Kirana mendekati kolam. Begitu ia melihat ke airnya, ia merasakan kengerian yang dijelaskan dalam memori Laksmi. Airnya bukan bening. (Show, Don't Just Tell: Visualisasi kengerian air kolam.)
Air itu kental dan berwarna merah kecokelatan, seperti darah yang sudah lama mengering. Dan di permukaannya, mengambang banyak kelopak bunga Kamboja, serta bulu-bulu hitam seperti bulu Gendong.
Air Kolam yang Berubah Merah.
Kirana mencengkeram tangan. Ia menekan Penanda di pergelangan kakinya.
...Emas... Leher...
Kunci Emas di Leher Ibu.
Nyi Laras pasti menggunakan kolam ini untuk ritual pemindahan 'inti sari' janin, dan kunci itu adalah kunci yang membuka rahasia terbesar.
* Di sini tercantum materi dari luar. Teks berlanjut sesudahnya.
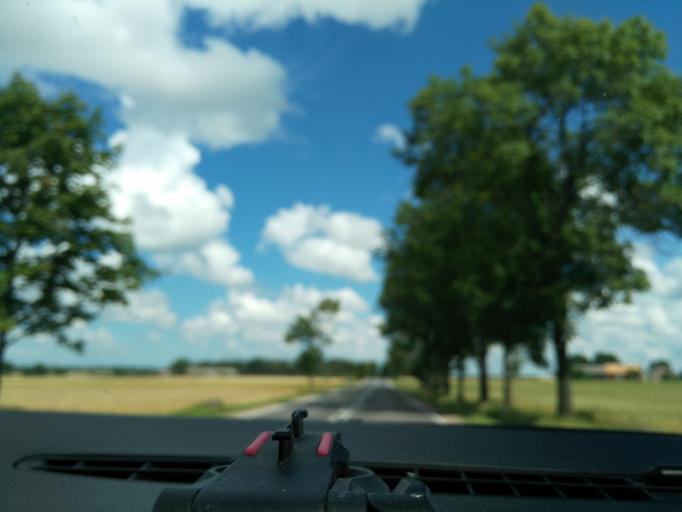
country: PL
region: Masovian Voivodeship
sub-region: Powiat losicki
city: Sarnaki
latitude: 52.2781
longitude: 22.8324
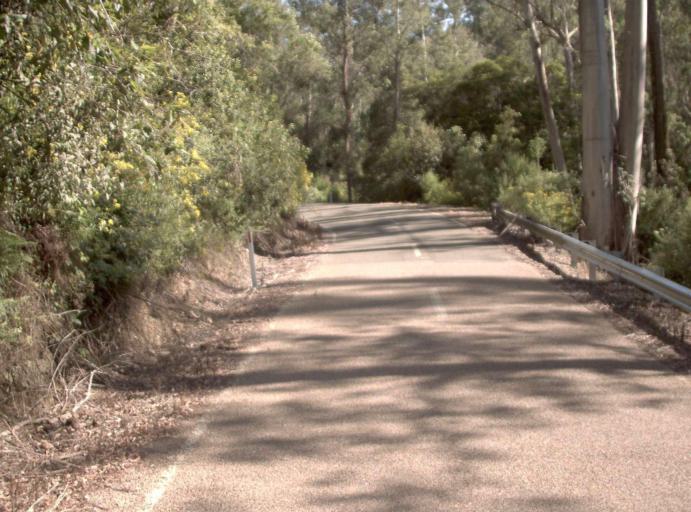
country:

"Kirana! Keluar sekarang, Ibu bilang!" Suara Nyi Laras kini sangat dekat.
Kirana melihat sekeliling ruangan batu. Ia harus bersembunyi. Tidak ada tempat. Lalu matanya tertuju pada salah satu batu ukiran di tepi kolam. Ia menyentuh batu itu, dan merasakan dingin yang luar biasa.
Ia memutar batu itu.
Klek!
Di bawah batu itu, ia menemukan sebuah lubang kecil yang mengarah ke dalam dinding. Di dalamnya, tergantung seutas tali rami yang tebal.
"Apa yang kau pegang? Kenapa kau tidak menyahut!?" Pintu terowongan mulai didobrak paksa oleh Nyi Laras.
Kirana tidak punya waktu. Ia menarik tali rami itu sekuat tenaga. Tali itu terasa berat, seperti menarik beban mati.
Srett!
Tali itu terlepas dari lubang, dan di ujung tali itu, terikat erat sebuah benda. Itu adalah buku bersampul kulit kusam, berukuran saku, yang sudah menghitam karena kelembapan dan waktu.
Penemuan Buku Harian Kakak petunjuk selanjutnya.